24. It is not disputed that the deceased was 46 years and in good health at the time of his death. Additionally, the deceased worked as a security officer. The trial Court, in its judgment, relied on Regulations of Wages (General)(Amendment) Order 2019 to hold that Ksh.15,141. 90/= was an appropriate minimum wage for a night guard. Further, the trial Court adopted 14 years multiplier with dependency ratio of 2/3 to arrive at the award of Kshs.1,695,892/80 for loss of dependency. It is trite law that the multiplier is calculated on the expectation of working life of the deceased and the proportion of his net income which he would have made available for his dependents. It is on record that the deceased was survived by two children and the apportionment becomes reasonable.

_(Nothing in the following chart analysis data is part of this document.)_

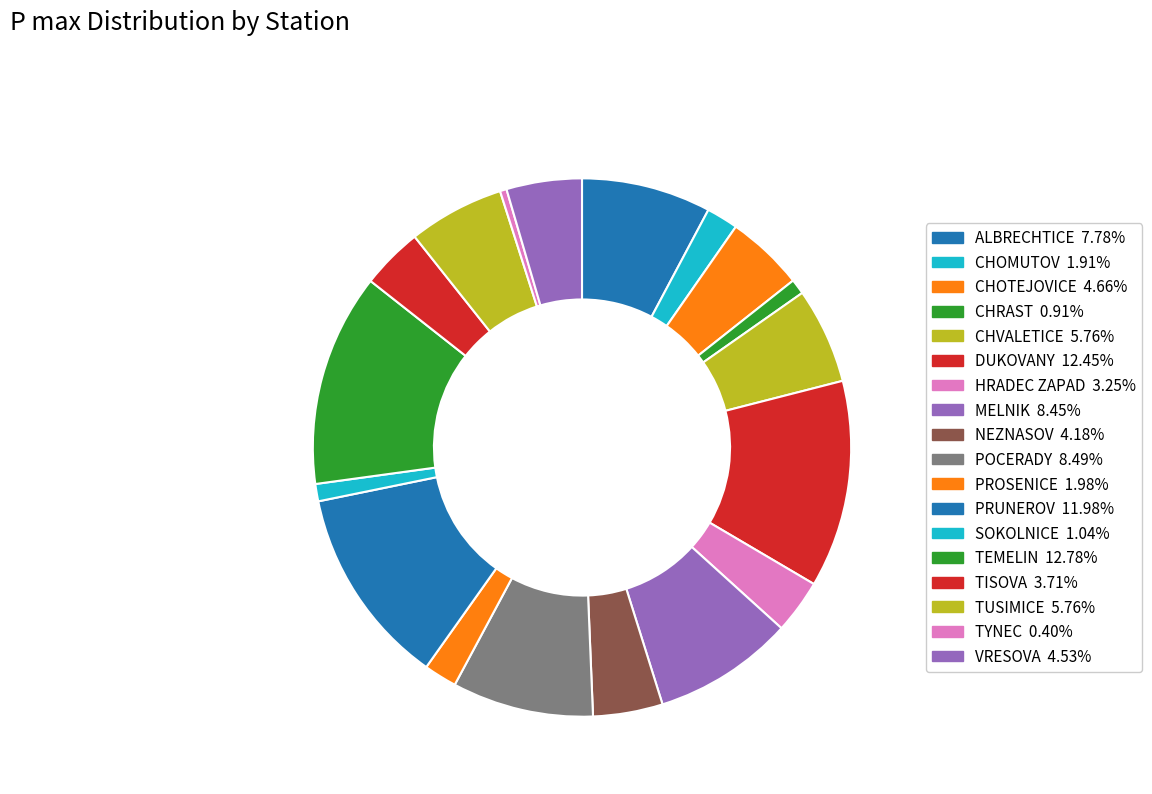

To the nearest percent, what is the difference between the CHRAST and TYNEC slice percentages?

1%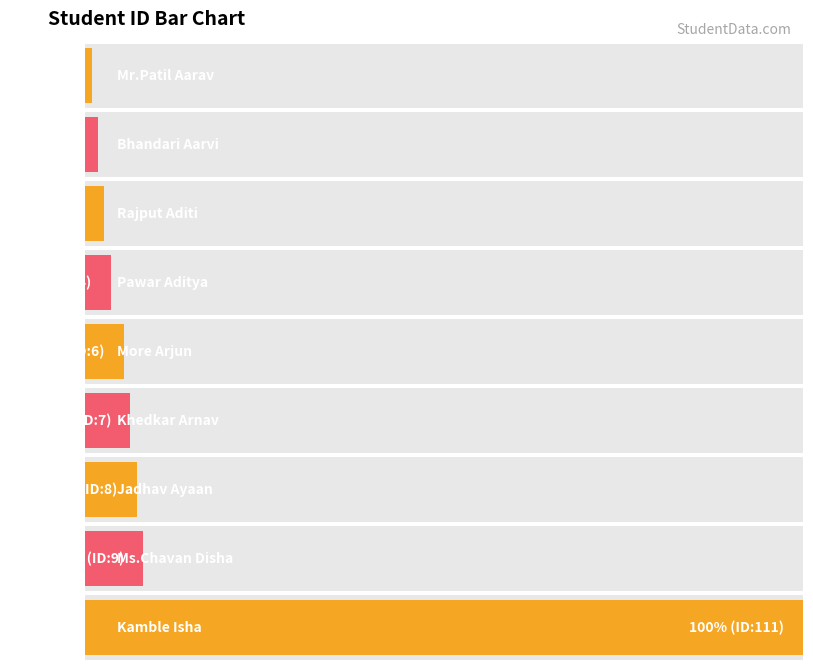

What is the value of the 2nd bar from the left?

2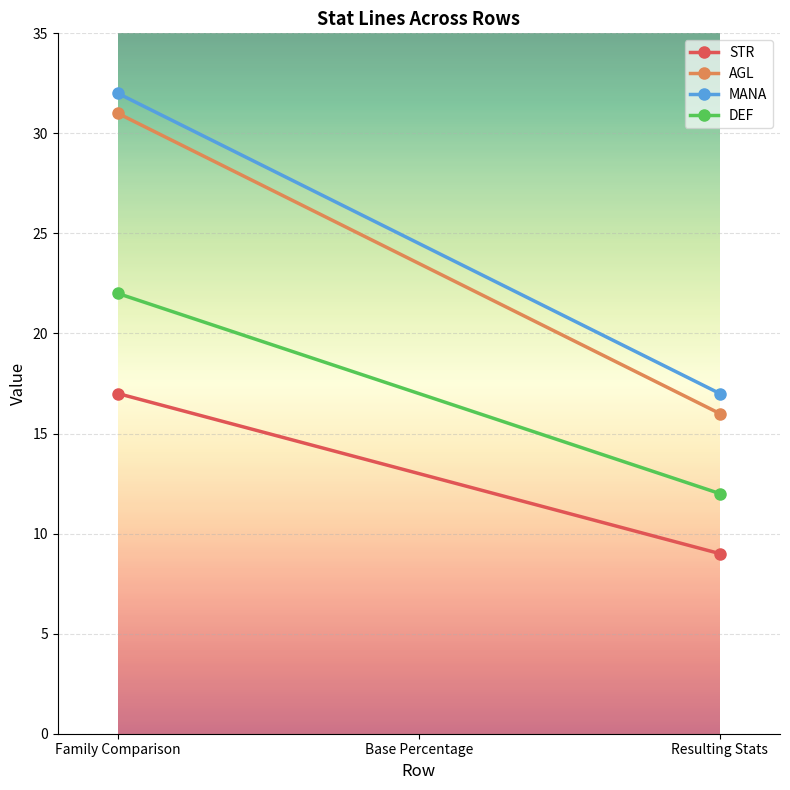

What position from the left is Resulting Stats?

2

25. This Court finds no fault on the part of the trial Court in using the multiplier method of assessing damages under the limb of loss of dependency. The Court also correctly settled for the minimum wages as provided in law for security officers.

26. On the multiplier, Courts have variously expressed on the issue. In Beatrice Nyanchama Obuya vs Hussein Dairy Limited (2010) eKLR, the Court applied a multiplier of 15 years for a deceased who was 45 years. Similarly, in Pack Ingredients East Africa v Ouma (Widow Suing as the Legal Representative of the Estate of Michael Ouma Olony - Deceased)) (Civil Appeal E085 of 2023) [2024] the Court adopted a multiplier of 13 years for a 47-year-old deceased. Therefore, the multiplier of 14 years adopted by the trial Court was fair and reasonable and this Court will not disturb it.

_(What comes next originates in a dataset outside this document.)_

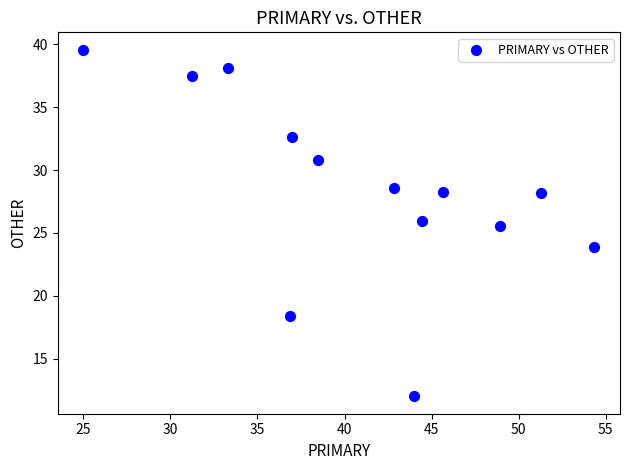

What Y value in the scatter plot is closest to 25?

25.5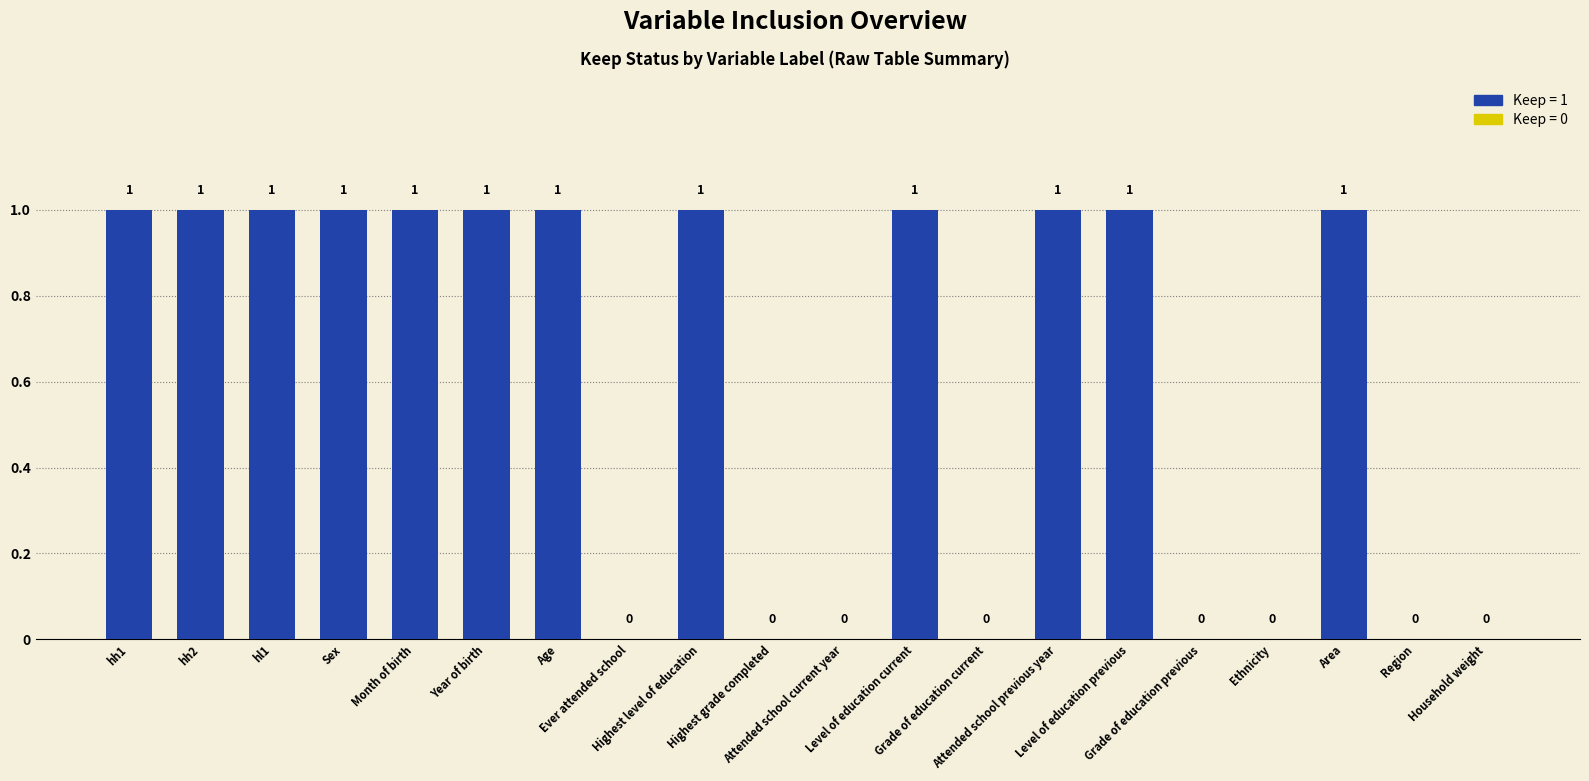

How many values are between 0 and 1?

20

27. On the pain and suffering before death, the deceased died 11 days after the accident and the award of Kshs. 200,000/= is reasonable. Likewise, the award on loss of expectation of life at Kshs. 100,000/= cannot be faulted. Further, the Appellants failed to demonstrate how the award of Kshs. 60,000/= for funeral expenses was inordinately high and further how the award of Kshs. 44,510/= in special damages was to be faulted. This Court finds and hold that the trial Court correctly rendered itself on the quantum of damages. Therefore, the appeal on quantum fails save on the apportionment of liability.

28. From the foregoing discussion, the following final orders hereby issue: -(a)The appeal on liability succeeds and the order finding the Appellants wholly liable for the accident is hereby set-aside and is substituted with an order finding the deceased liable at 30% against the Appellants at 70%.(b)The appeal on quantum is hereby dismissed, but the sums shall be subject to the above apportionment of liability.(c)The rest of the orders and awards made by the trial Court and not interfered with on appeal are hereby affirmed.(d)As the appeal has partially succeeded, each party shall bear its own costs.

Orders accordingly.

DELIVERED, DATED AND SIGNED AT NAIROBI THIS 30TH DAY OF MAY, 2025. A. C. MRIMAJUDGEJUdgment virtually delivered in the presence of:Miss. Ndiara, Learned Counsel for the Appellants.Miss. Akasi, Learned Counsel for the Respondent.Amina/Abdirazak – Court Assistant.